» **PROBLEM TO WORK ON**
In the passage below on short-term rentals in Berkeley, reproduce word for word the stretch starting at "Some people say" and ending at "other permanent residents.".

___ EXCERPTED TEXT

Some people say they want a compromise; allowing short term rentals for unlimited days when the owner is present WAS a compromise — those rooms could ALSO be used for students and other permanent residents.
We join the Rent Board in asking Council to please change the language in Section 23C.22.020D – BTU has always asked that Council not allow rentals for less than 14 days in any whole unit that could be used for people who live and work in Berkeley. Berkeley Tenants need you to preserve all existing housing for residents, and to create new housing. We do not want new accessory dwelling units (ADUs) to be used as vacation rentals – we worked hard to get that into the initial Council referral for the ADU law many years ago – but it did not get put into that final draft. Berkeley Tenants have always asked that Council not allow STRs in any existing in-laws, or even converted garages – if they have a kitchen. It doesn’t matter if someone bought it last week, wants to use it for their nanny, father or second cousin. Berkeley people need that housing!
We are very concerned that Section 23C.22.020D will encourage new owners to evict long term tenants.
BTU members have also been consistent in our other message — simple laws make for better enforcement. Allowing some ADUs to be short term rentals but not others will be confusing for owners as well as adding an additional layer, and thus additional costs, for enforcement.
We did not send people to the Council meeting on January 24th because we thought that the leaders we worked so hard to get elected this fall had heard our pleas. We are not asking members to come out on Tuesday for the same reason – we expect you to preserve housing and create new housing, not establish new hotel rooms.
Short Term Rentals to new City Council January 24th
There are two proposals before the Council tomorrow. One would allow folks who have been breaking the law by renting their “in-law” unit to visitors to continue to do so while continuing to ban others with in-laws (the ones who have been abiding by the current law) from short term rentals. Yes, you heard me. Item 41a would reward some duplex owners who have been breaking the law by “grandfathering” their short term rentals! This item is a carry-over from the previous City Council, and BTU hopes and expects the new Council to see the inherent risk to renters and reject Item 41a.
Instead, BTU is asking the City Council to support proposals by the Rent Stabilization Board (see below) which would make Item 41b into a short term rentals law much closer to what we have all hoped for: one that would protect our housing stock while allowing owners and tenants to rent their own homes out on AirBnB and other platforms now and again for some extra cash.
When is a Kitchen not a Kitchen?
The whole vote on Tuesday will be made extra-confusing by an adjunct proposal; Item 42 changes the definition of kitchen. This may also be an issue renters and those concerned with housing policies will want to weigh in on: can folks rent their converted garage or other “Accessory Building” as a short term rental? Under Item 41b and 42 the answer will be yes, as long as the building does not have a history of being rented for the long term.

______
___ INFORMATION PROVIDED

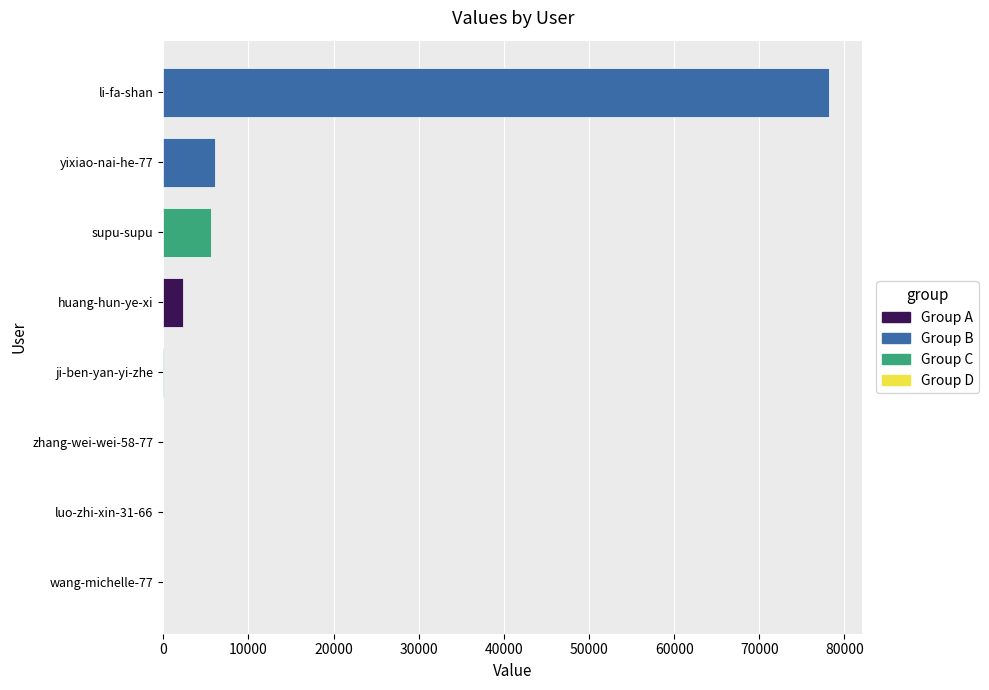

Reading right to left, transcribe all the data shown in this chart.

26	5659	6103	7	17	115	78189	2325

______

» **WRITTEN REPLY**
Some people say they want a compromise; allowing short term rentals for unlimited days when the owner is present WAS a compromise — those rooms could ALSO be used for students and other permanent residents.